Famously, a countable support iteration with proper iterands is again proper. This is mostly stated as follows: Suppose $(\mathbb{P}_{\alpha},\dot{\mathbb{Q}}_{\alpha})_{\alpha<\lambda}$ is a countable support iteration such that for each $\alpha<\lambda$, $\mathbb{P}_{\alpha}\Vdash$ "$\dot{\mathbb{Q}}_{\alpha}$ is proper". Then the countable support limit $\mathbb{P}_{\lambda}$ is proper. I am interested in what happens if we merely require each $\mathbb{P}_{\alpha}$ to be proper (note that $\mathbb{P}_{\alpha}*\dot{\mathbb{Q}}_{\alpha}$ being proper does not imply that $\mathbb{P}_{\alpha}$ forces $\dot{\mathbb{Q}}_{\alpha}$ to be proper by Properness of quotient forcing).
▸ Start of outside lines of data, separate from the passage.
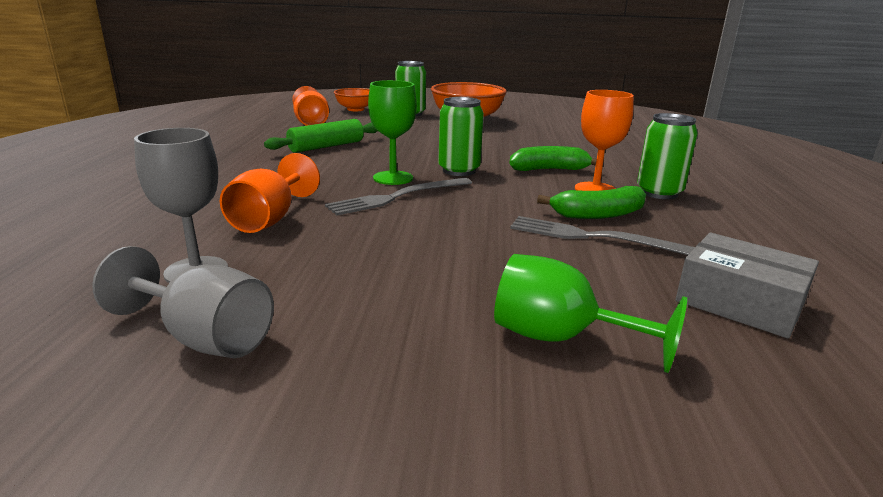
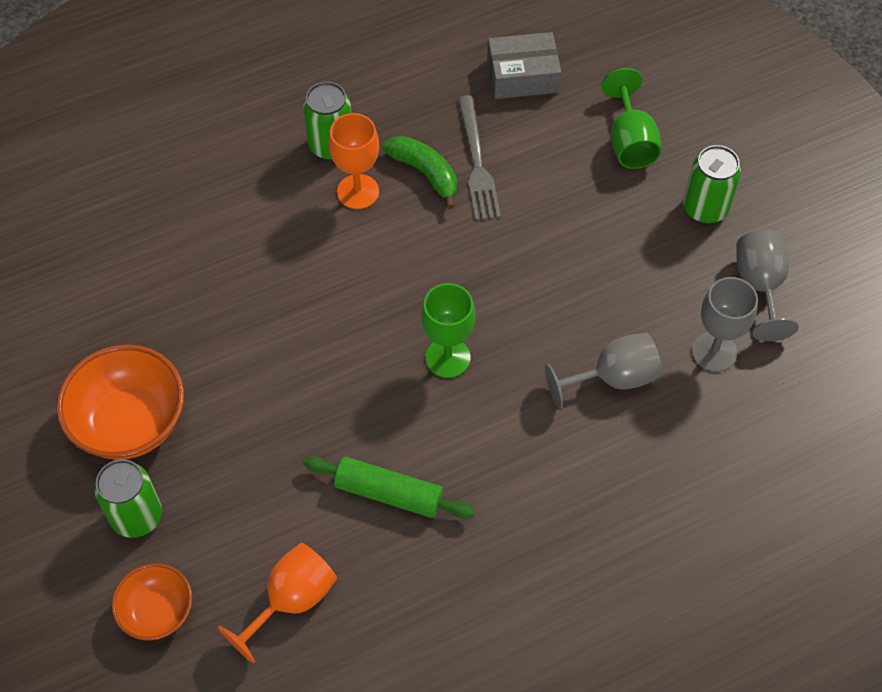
camera: 120 degrees left, 35 degrees up
orange goblet [220,153,320,233] -> grey goblet [545,332,662,409]
grey fork [325,178,472,216] -> none
green can [438,97,484,176] -> green can moved to [683,145,741,224]
green banana [509,146,597,171] -> none
grey box [676,233,819,338] -> grey box turned 75 degrees clockwise [487,32,561,99]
The question could probably be resolved by answering the following:

Suppose $(\mathbb{P}_n,\dot{\mathbb{Q}}_n)_{n\in\omega}$ is an iteration such that $\mathbb{P}_n$ is proper for each $n\in\omega$. Is the fully supported limit $\mathbb{P}_{\omega}$ proper as well?